In October 2018, it was announced that Lightner Communications out of Altoona would take over the day-to-day operations of the station. It was also announced that WCRO planned to put on an FM translator to rebroadcast the signal into the Johnstown area on 102.9 FM. The translator signed on a year later in November 2019. With the addition of the translator, WCRO launched with a Christmas music format branding as "102.9/1230 WCRO The Christmas Station", a branding used on Lightner station WTRN in Tyrone. On January 1, 2020, WCRO launched their new soft adult contemporary format using the moniker "102.9/1230 WCRO Easy Favorites"; this format and branding was also shared with WTRN. The station ran jockless throughout the day and aired CBS News Radio updates at the top of every hour.

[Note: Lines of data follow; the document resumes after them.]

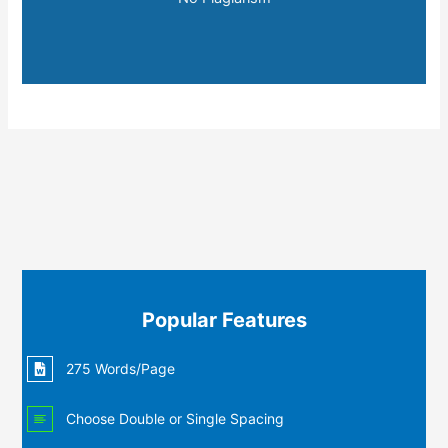
Popular Features
275 Words/Page
Choose Double or Single Spacing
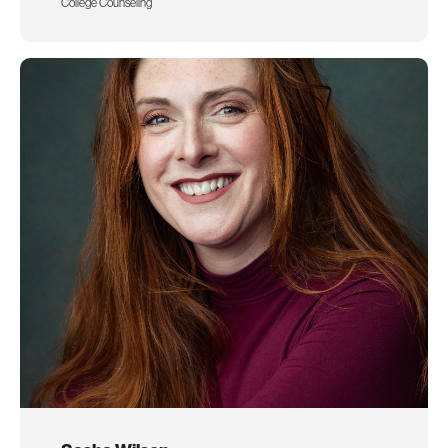
College Counseling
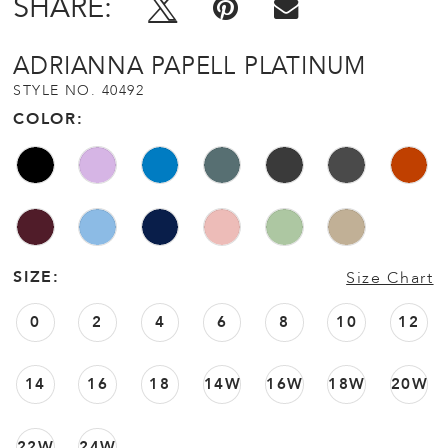
SHARE:
ADRIANNA PAPELL PLATINUM
STYLE NO. 40492
COLOR:
SIZE:
Size Chart
0
2
4
6
8
10
12
14
16
18
14W
16W
18W
20W
22W
24W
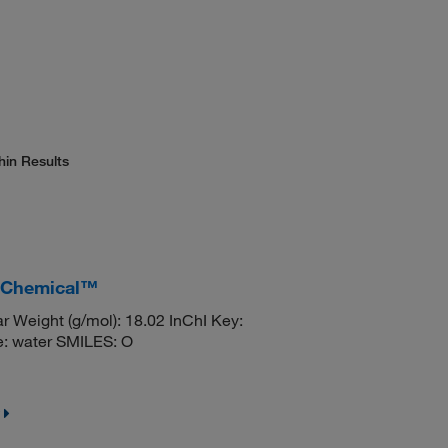
hin Results
r Chemical™
 Weight (g/mol): 18.02 InChI Key:
water SMILES: O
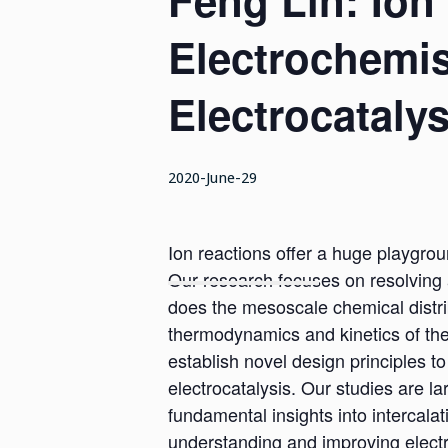
Feng Lin: Ion
Electrochemis
Electrocatalys
2020-June-29
Ion reactions offer a huge playgroun
Our research focuses on resolving 
does the mesoscale chemical distrib
thermodynamics and kinetics of the
establish novel design principles to
electrocatalysis. Our studies are l
fundamental insights into intercalati
understanding and improving electr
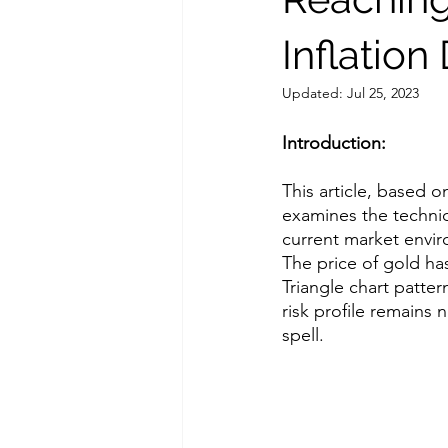
Inflation
Updated:
Jul 25, 2023
Introduction:
This article, based o
examines the technica
current market envi
The price of gold ha
Triangle chart pattern
risk profile remains 
spell. 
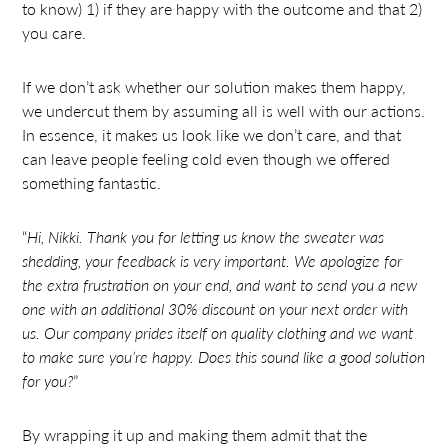
to know) 1) if they are happy with the outcome and that 2)
you care.
If we don’t ask whether our solution makes them happy,
we undercut them by assuming all is well with our actions.
In essence, it makes us look like we don’t care, and that
can leave people feeling cold even though we offered
something fantastic.
“
Hi, Nikki. Thank you for letting us know the sweater was
shedding, your feedback is very important. We apologize for
the extra frustration on your end, and want to send you a new
one with an additional 30% discount on your next order with
us. Our company prides itself on quality clothing and we want
to make sure you’re happy. Does this sound like a good solution
for you?
”
By wrapping it up and making them admit that the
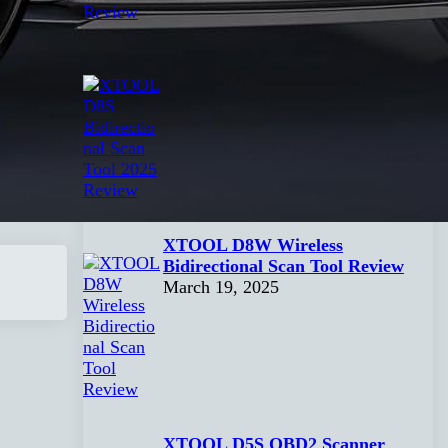
XTOOL D8S Bidirectional Scan
Tool 2025 Review
April 1, 2025
XTOOL D8W Wireless
Bidirectional Scan Tool Review
March 19, 2025
XTOOL D5S OBD2 Scanner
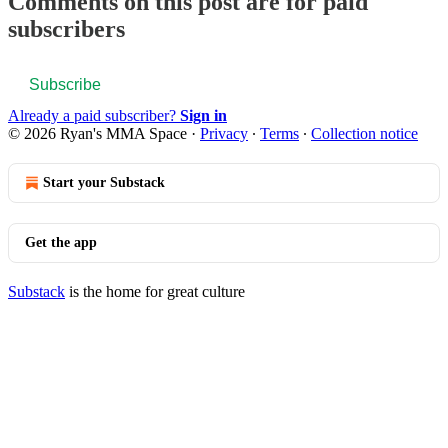
Comments on this post are for paid
subscribers
Subscribe
Already a paid subscriber?
Sign in
© 2026 Ryan's MMA Space
·
Privacy
∙
Terms
∙
Collection notice
Start your Substack
Get the app
Substack
is the home for great culture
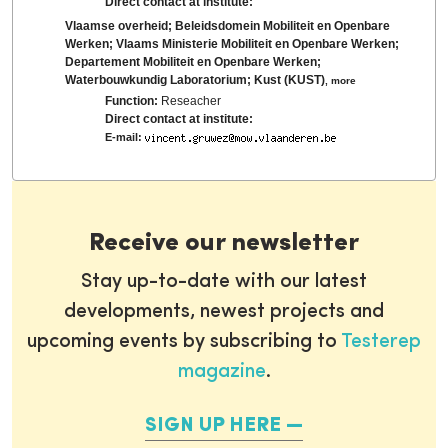
Direct contact at institute:
Vlaamse overheid; Beleidsdomein Mobiliteit en Openbare
Werken; Vlaams Ministerie Mobiliteit en Openbare Werken;
Departement Mobiliteit en Openbare Werken;
Waterbouwkundig Laboratorium; Kust (KUST)
,
more
Function:
Reseacher
Direct contact at institute:
E-mail:
Receive our newsletter
Stay up-to-date with our latest
developments, newest projects and
upcoming events by subscribing to
Testerep
magazine
.
SIGN UP HERE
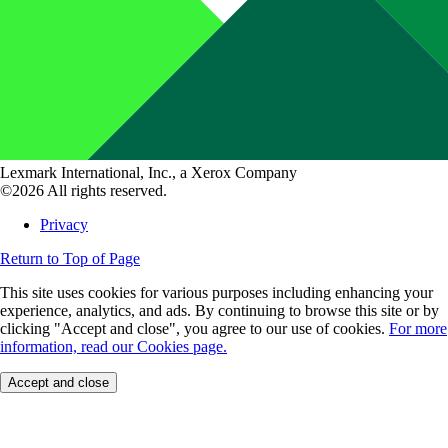
Lexmark International, Inc., a Xerox Company
©2026 All rights reserved.
Privacy
Return to Top of Page
This site uses cookies for various purposes including enhancing your
experience, analytics, and ads. By continuing to browse this site or by
clicking "Accept and close", you agree to our use of cookies.
For more
information, read our Cookies page.
Accept and close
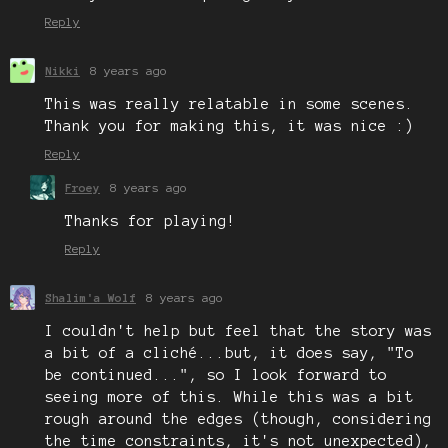
Reply
Nikki
8 years ago
This was really relatable in some scenes.
Thank you for making this, it was nice :)
Reply
Froey
8 years ago
Thanks for playing!
Reply
Shalim'a Wolf
8 years ago
I couldn't help but feel that the story was
a bit of a cliché...but, it does say, "To
be continued...", so I look forward to
seeing more of this. While this was a bit
rough around the edges (though, considering
the time constraints, it's not unexpected),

Upon ending its yearly Christmas music run, at midnight on January 2, 2024, WCRO switched formats from soft adult contemporary to oldies. The station branding was also changed to "Kool 102.9 WCRO". This move returns the oldies and Kool branding to the Johnstown market, although spelled different, it was used on WOWQ from 2000 to 2023. Until its demise, CBS News Radio aired at the top of every hour but instead of the full six-minute newscast, the station featured CBS newsbreaks which are less than a minute in length.

==Sports programming==
WCRO is also known for broadcasting a variety of sports including Pittsburgh Penguins Hockey, Pittsburgh Pirates Baseball, Pitt Panthers Football and sports from the Greater Johnstown School District, including football and select basketball games.

==Christmas music==
Since Lightner Communications took over as operator, WCRO has run a Christmas music format from the Monday before Thanksgiving until New Year's Day, like sister stations WTRN and WKFO. The station formerly competed with WOWQ for the holiday audience in the Johnstown area. However, when WOWQ switched its format to a simulcast of WOWY, out of State College, they did not continue the all Christmas format during the holiday season. As a result, WCRO is the only station in the Johnstown market that switches to an all Christmas format during the holiday season.